En 2024, la France se prépare à une série de changements fiscaux touchant les nouveaux retraités. Avec 700 000 personnes qui raccrochent le costume cette année-là, il faut bien comprendre ce que cela implique niveau impôts. La déclaration des revenus reste obligatoire même après avoir pris sa retraite, et quelques ajustements spécifiques peuvent faciliter la gestion de l’impôt pour ces personnes.

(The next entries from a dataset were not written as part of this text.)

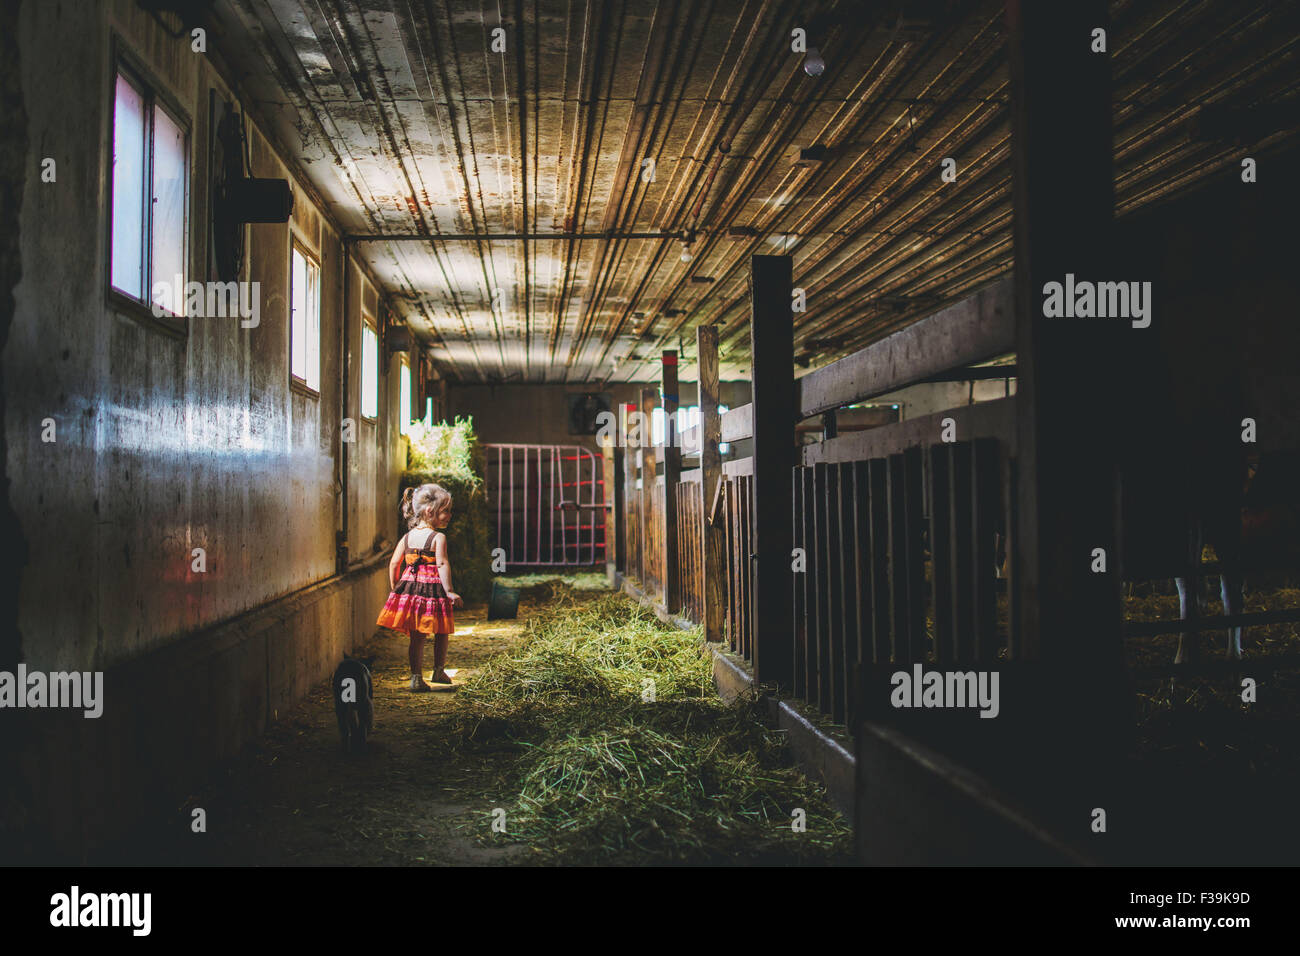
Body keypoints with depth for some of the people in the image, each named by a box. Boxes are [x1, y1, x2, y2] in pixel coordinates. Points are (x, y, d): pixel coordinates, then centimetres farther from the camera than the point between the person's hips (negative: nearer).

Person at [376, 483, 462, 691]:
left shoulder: (407, 537, 9)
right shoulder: (438, 538, -9)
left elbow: (394, 563, 10)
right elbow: (442, 564, -19)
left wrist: (395, 588, 20)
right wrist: (449, 591, -20)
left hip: (408, 588, 5)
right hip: (433, 589, -5)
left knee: (416, 636, 10)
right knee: (442, 633, 14)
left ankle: (416, 677, 9)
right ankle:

La prime de départ à la retraite : bien la gérer
Quand un salarié avec au moins 10 ans d’ancienneté prend sa retraite, il peut toucher une prime de départ intéressante. Ce revenu est imposable et, par défaut, il est intégré aux salaires dans la déclaration fiscale. Mais déclarer cette prime dans la case habituelle peut faire grimper significativement l’impôt à payer. Pour éviter ce désagrément, il vaut mieux ne pas la glisser dans la case 1AJ « Salaires » et la renseigner plutôt dans la case 0XX « Revenus spéciaux ou différés imposés selon le régime commercial ».
Les abattements et exonérations : alléger la facture
Les pensions de retraite profitent d’un abattement fiscal de 10 %. Les nouveaux retraités doivent vérifier que cet abattement est bien appliqué lors de la déclaration. Par ailleurs, les revenus issus de placements comme les plans d’épargne retraite (PER) et les assurances-vie peuvent être exonérés ou bénéficier d’une fiscalité plus légère. Les retraits sur un PER sous forme de rente viagère, par exemple, peuvent aussi bénéficier d’un abattement. De plus, si vous avez souscrit une assurance-vie depuis plus de 8 ans, les gains peuvent être partiellement exonérés.
Les crédits d’impôt et les cases à ne pas oublier
Faire appel à une aide à domicile ou réaliser des travaux pour adapter son logement à sa nouvelle vie de retraité ouvre droit à des crédits d’impôt. En plus, certaines cases dans la déclaration de revenus 2024, si elles sont correctement cochées ou remplies, peuvent diminuer le montant final à payer.
Cases T et L : un coup de pouce pour certains parents
La case T est pensée pour les parents isolés qui vivent seuls avec leurs enfants. Elle permet de majorer d’une part entière le quotient familial pour le premier enfant à charge, ce qui peut représenter jusqu’à 4 224 € d’économie d’impôt. Pour ceux qui vivent seuls sans enfants à charge, mais qui ont élevé un enfant pendant au moins cinq ans, la case L octroie une demi-part fiscale supplémentaire et peut réduire l’impôt de jusqu’à 1 059 €.
Options fiscales sur placements : choisir la meilleure alternative
Pour les revenus financiers et les plus-values mobilières, choisir le barème progressif plutôt que la flat tax standard peut revenir avantageux dans certains cas. La flat tax impose un taux fixe de 12,8 %, mais il est possible d’opter pour une autre solution via la case 2OP, ce qui peut s’avérer intéressant si vous êtes faiblement imposé ou même non imposable.
Les nouveautés à venir et les obligations à surveiller
Dès 2025, tous les locataires ou personnes occupant un logement à titre gratuit devront déclarer leurs résidences secondaires avec des informations précises. Cette nouvelle règle vise à mieux encadrer l’usage des résidences secondaires.
Avec toutes ces informations, il est important pour les futurs retraités – et pour ceux déjà en retraite en 2024 – de s’organiser pour la déclaration fiscale. Cela leur permettra de profiter des différents abattements et crédits d’impôt disponibles tout en évitant de payer plus qu’il ne le faudrait. Ces ajustements fiscaux offrent ainsi l’opportunité de alléger la facture sans se prendre la tête.